Una volta in Italia, Mustapha arriva a Mondragone, provincia di Caserta; poi Polla, nel Cilento, la sua seconda terra. Nel suo paese, il Gambia, Mustapha aveva coltivato la passione per il lavoro da elettricista. E proprio a Polla Mustapha trova lavoro in un’azienda di ricambi auto. Ma, attenzione, anche la vita, come l’arbitraggio, ha delle regole: prima il dovere, poi il piacere perché l’arbitraggio deve essere visto e interpretato come una passione. Così quel ragazzo gambiano si allena dopo il lavoro, si applica come un matto: a settembre vuole essere in campo per la sua seconda stagione da direttore di gara. Il debutto, non lo dimenticherà tanto facilmente, è avvenuto lo scorso novembre in un torneo Under 15, per proseguire con Under 17 fino alle gare di Terza categoria e Seconda categoria. Lì cominciano i dolori, intesi come paure. In queste categorie trovi ragazzi svegli, anche troppo, sanno come si sta in campo e come ci si avvantaggia con astuzia, compiendo falli sugli avversari e invocando calci di rigore talvolta inesistenti.

Foto Sky
«CHE ANSIA LA PRIMA VOLTA!»
Ma Mustapha apre gli occhi. Il debutto in Terza. «Non nascondo di avere avuto un po’ d’ansia, soprattutto nel primo tempo, poi poco per volta mi sono rilassato. Ho provato la strada del calcio giocato, ma sinceramente non era per me: fra le mie conoscenze, Barrow del Bologna, un ragazzo che si è fatto apprezzare e rispettare in serie A». La scelta dell’arbitraggio. «Riconosco questa passione sbocciata in un lampo, a Massimo Manzolillo, della sezione di Sala Consilina. Poco prima del lockdown decisi di seguire online un corso per arbitri, superandolo a pieni voti».

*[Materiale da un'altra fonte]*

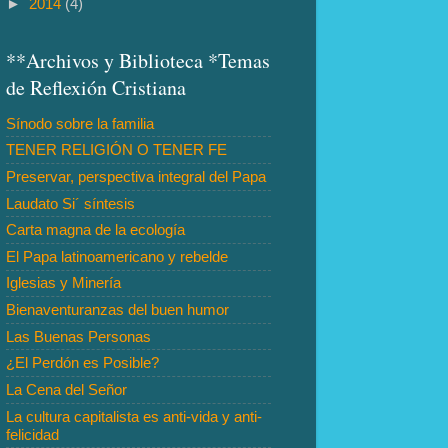
►
2014
(4)
**Archivos y Biblioteca *Temas
de Reflexión Cristiana
Sínodo sobre la familia
TENER RELIGIÓN O TENER FE
Preservar, perspectiva integral del Papa
Laudato Si´ síntesis
Carta magna de la ecología
El Papa latinoamericano y rebelde
Iglesias y Minería
Bienaventuranzas del buen humor
Las Buenas Personas
¿El Perdón es Posible?
La Cena del Señor
La cultura capitalista es anti-vida y anti-
felicidad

Un desiderio che ha coltivato fino a qualche settimana fa. «Avrei voluto conoscere Koulibaly, anche se non dispero: è andato al Chelsea, magari lo incontro in Champion’s o in Coppa d’Africa. Due sogni: arbitrare Napoli-Juventus e la finale di Coppa d’Africa. C’è una cosa che ho imparato in Italia: sognare non costa niente. Coronare questo sogno, tornare da direttore di gara nel mio Continente, riabbracciare i miei cari e i miei amici che mi potrebbero rivedere non in veste di calciatore, ma da arbitro, il direttore di gara che fa rispettare le regole. Ecco, questa è una cosa che mi ha fatto subito innamorare dell’Italia: il rispetto delle regole, nel campo di calcio e nella vita. Comportati bene e sarai rispettato, come lavoratore e come arbitro».